For over 40 years, the PKK has fought for a separate homeland. Turkey has watched as ISIL fighters and Kurds battled in Syria, and also as the US mobilised its coalition against ISIL, content to let other people do its dirty work.

Last week, Turkey was finally pushed off that fence it has been squatting on. On July 20, 31 people were killed by a suicide bomber in the border town of Suruc.

Action time

Even more poignant, most were young volunteers who were taking relief supplies to the Syrian border town of Kobani, which was the scene of a fierce battle last year between Kurds and ISIL fighters.

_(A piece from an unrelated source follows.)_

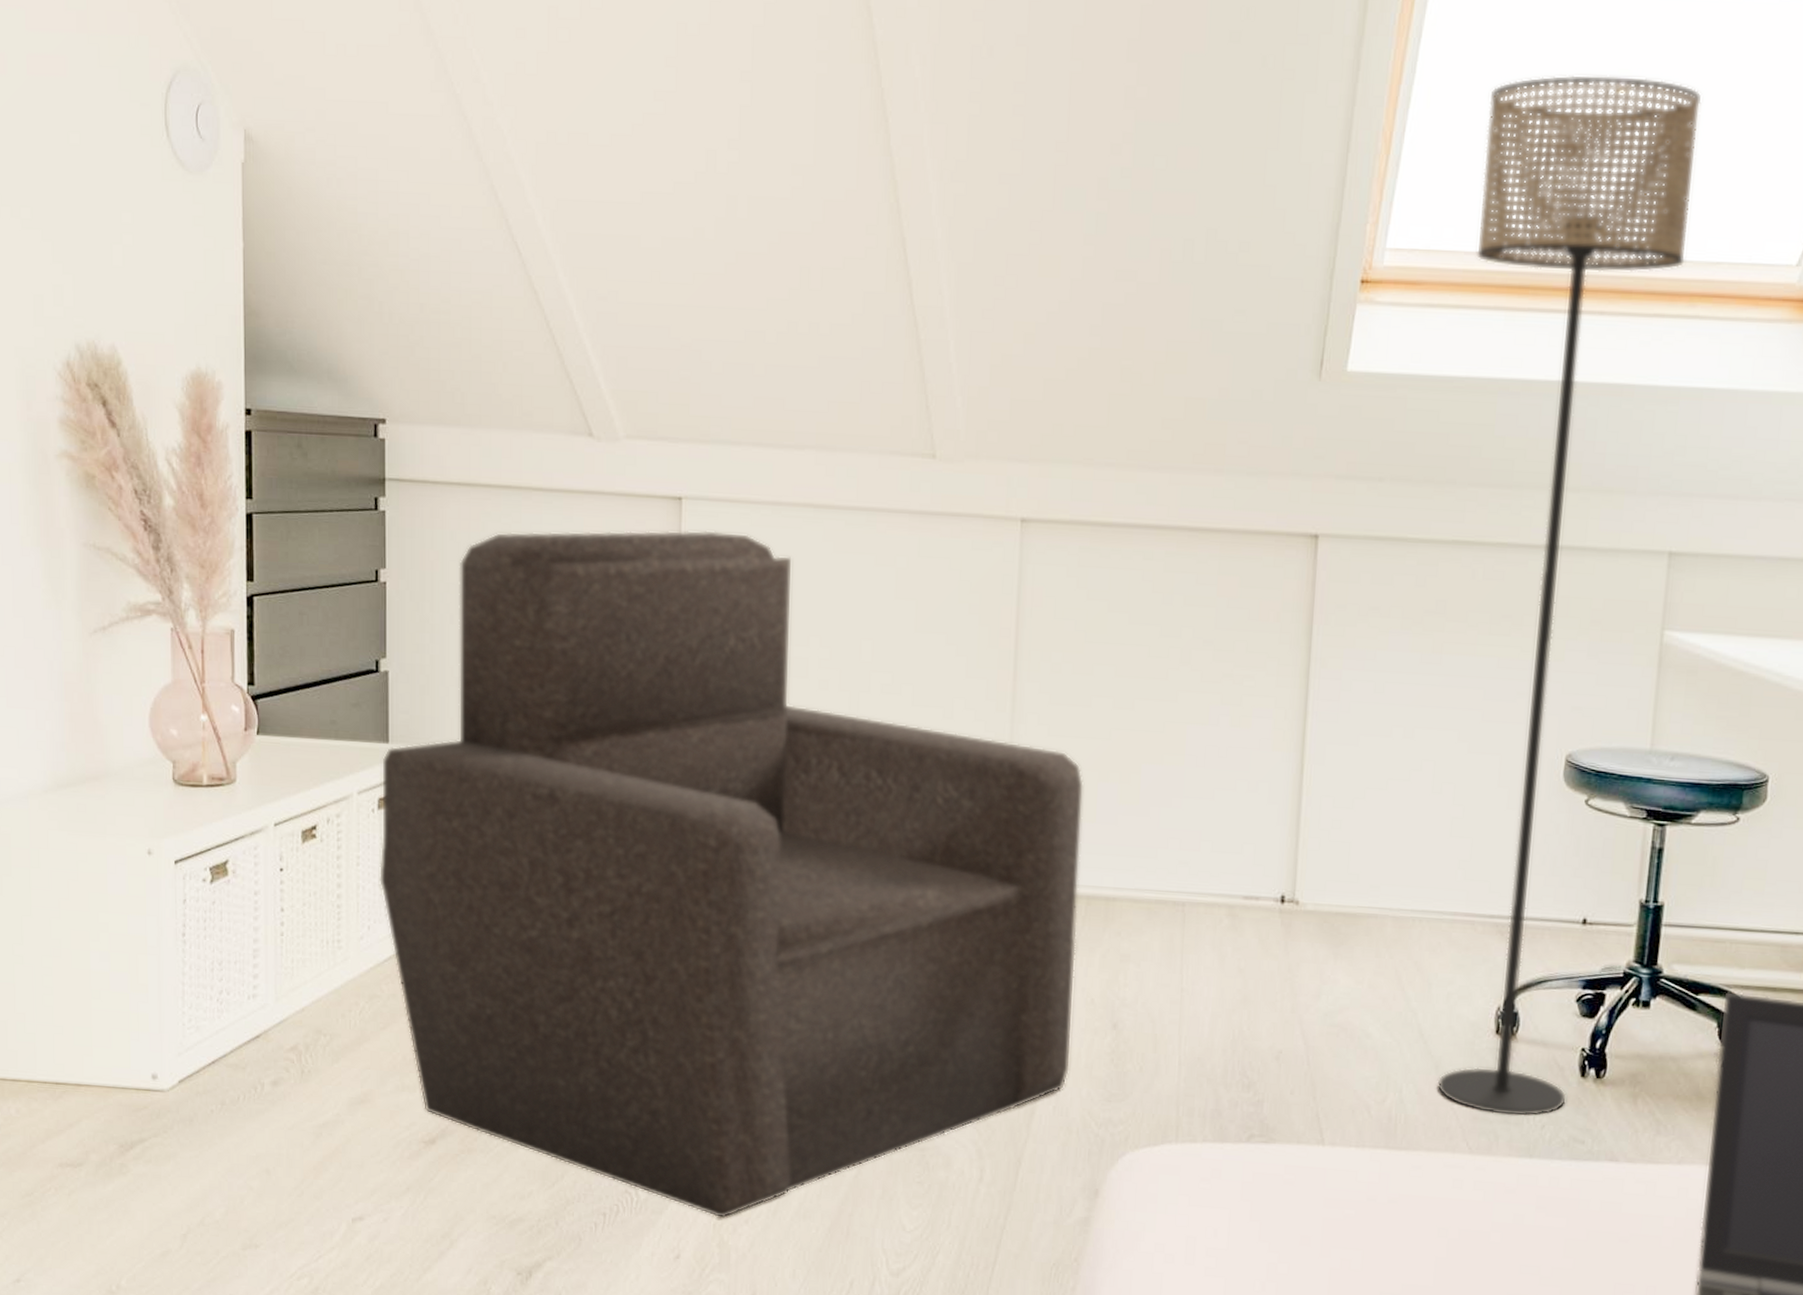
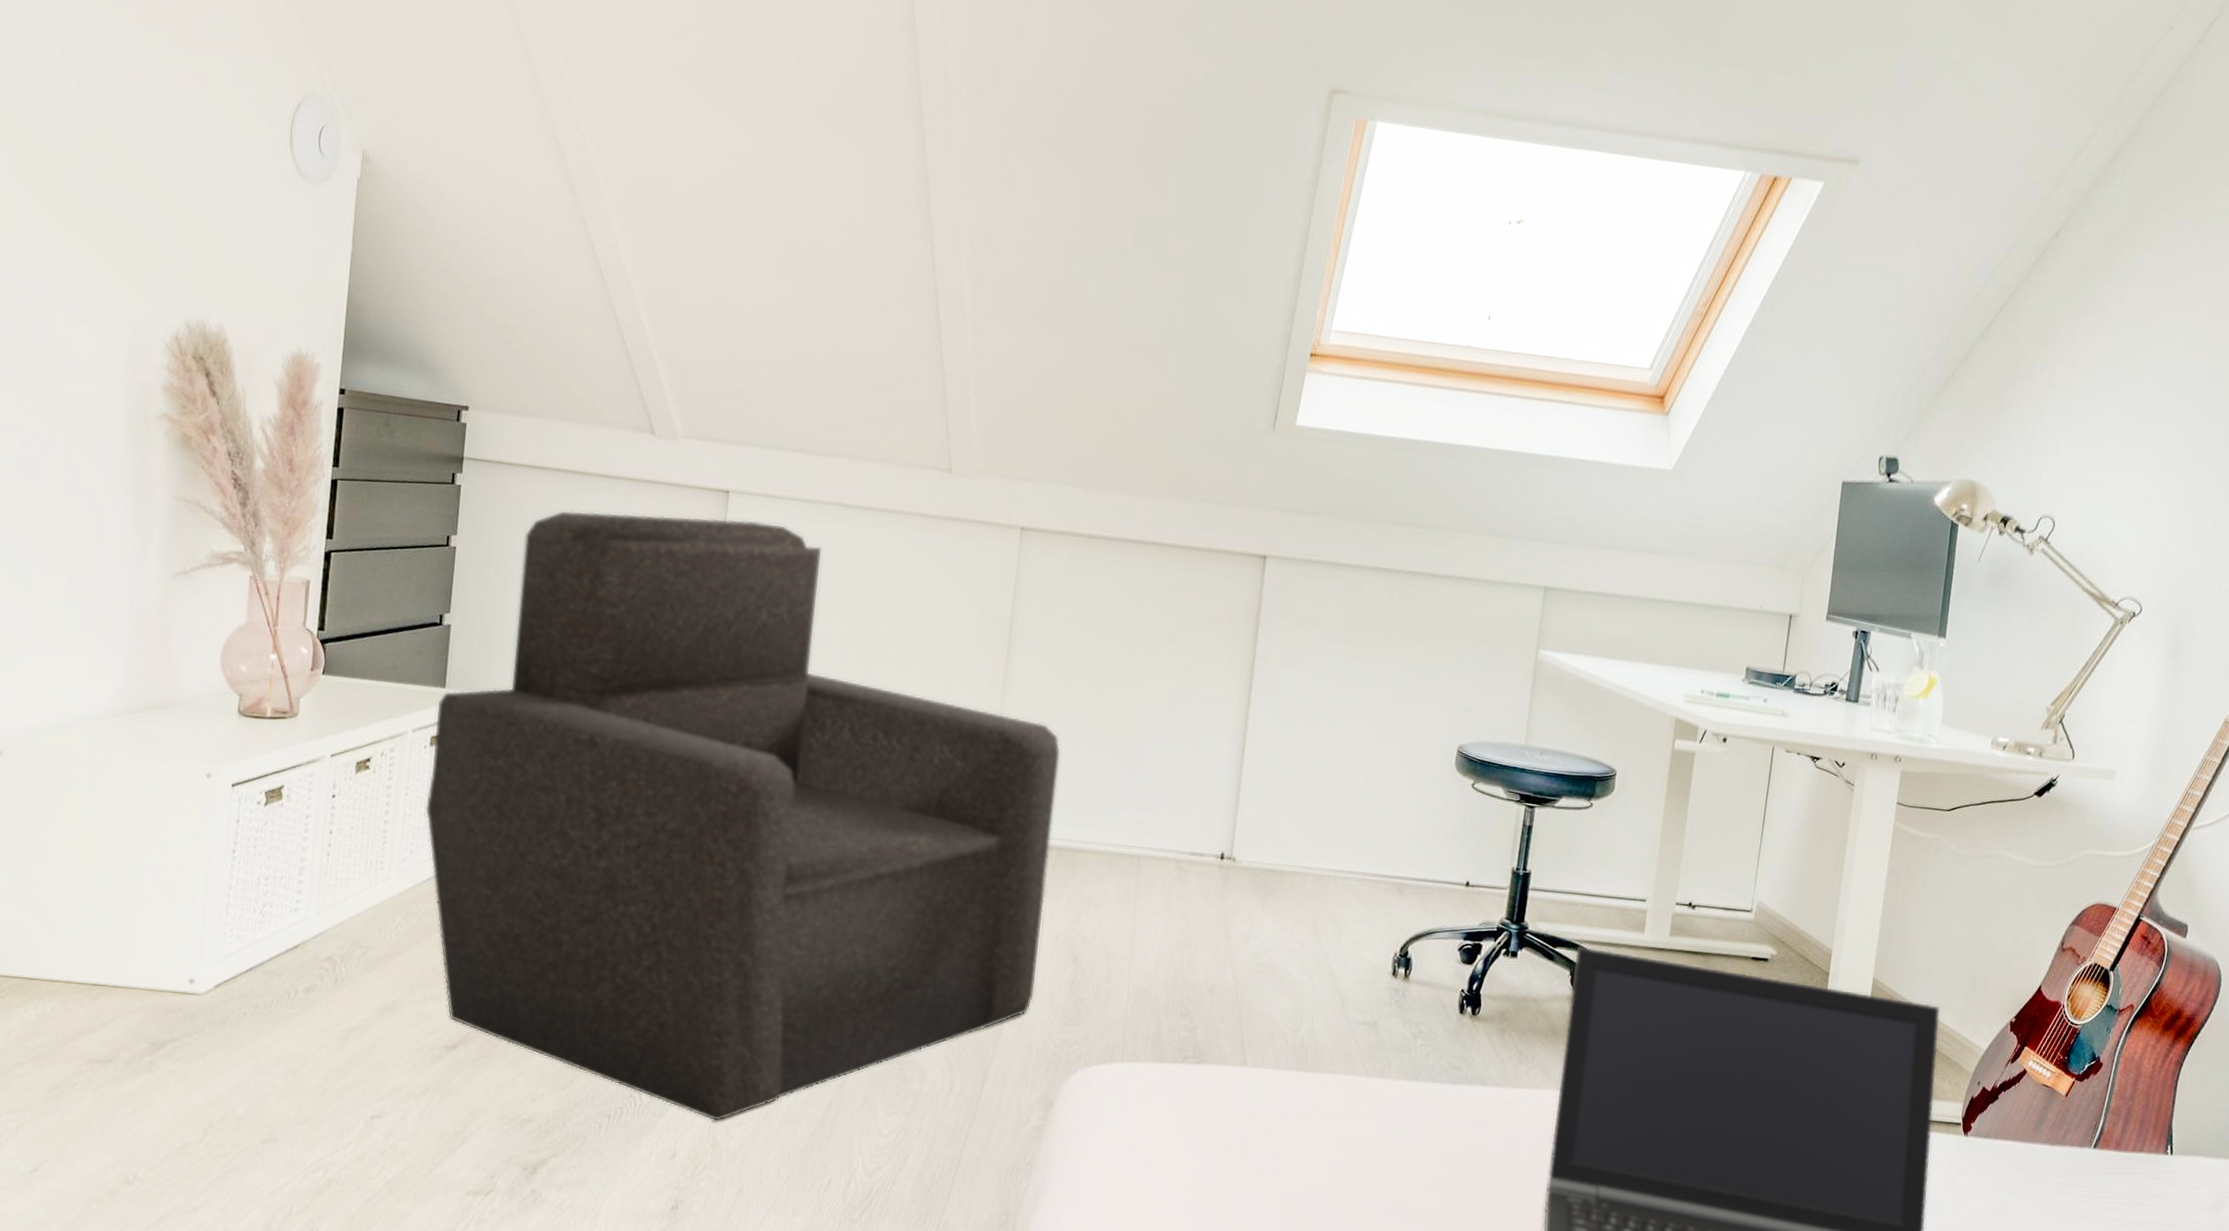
floor lamp: present [1437,74,1702,1117] -> none [1342,206,1581,1046]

Ankara swung into action against ISIL, for the first time ever.

In the space of a frantic few days, Turkish forces bombed ISIL positions in Syria, allowed American jets to fly from Turkish bases, and called an emergency NATO meeting. Six hundred possible terror suspects were also arrested across Turkey. Meanwhile, angry protestors clashed with police in Istanbul, demanding that more be done against terrorism.

In what must rank as the understatement of the year, a US government official called the new US-Turkish alliance a game changer, brought about by a hasty phone call between Erdogan and President Obama.

Game changer it surely was, after years of Turkey backing the war against Syrian president Hafez al-Assad rather than that against ISIL.

“Any terror group that threatens Turkey’s borders — which are being watched closely — will be met by “the most ferocious response,” said Prime Minister Ahmet Davotuglu.

Two fronts

But observers hoping for determined action against ISIL were to be disappointed. By the end of the week, the Turkish government returned to its old ways. Turkish jets bombed PKK strongholds in Iraq, breaking a two-year-old ceasefire. The PKK retaliated with the killing of two policemen in southern Turkey.

And just like that, the Turkish government now finds itself in battle on two fronts. Angry Kurds argue that the Turkish government is using the ISIL attacks as an excuse to go into battle against the Kurds, once again. They claim that most of the 600 arrested were Kurdish, not ISIL sympathisers.

“It is unacceptable that Erdogan and the AKP government have made a fight against the Kurdish people part of their struggle against Islamic State,” the pro-Kurdish Peoples’ Democratic Party (HDP) said in a statement. There’s bad blood between Erdogan and the HDP too.

The ruling AKP party lost its majority earlier this year when, for the first time, the HDP won the 10 per cent it needed for representation in parliament.

Meanwhile, the White House issued a statement that Turkey had the right to defend its own borders, in a tacit support for its action on Kurds.

Clearly the US is willing to overlook Turkey’s bombing of Kurds as long as it gets support for its war on ISIL.

So far, Turkey has been reluctant to be the stage for a US fight against ISIL, with some justification. Turkey, with its long border with Syria, and 1.5 million Syrian refugees, has the most to lose of any country in the US alliance.

But with ISIL now in its backyard, it has no choice.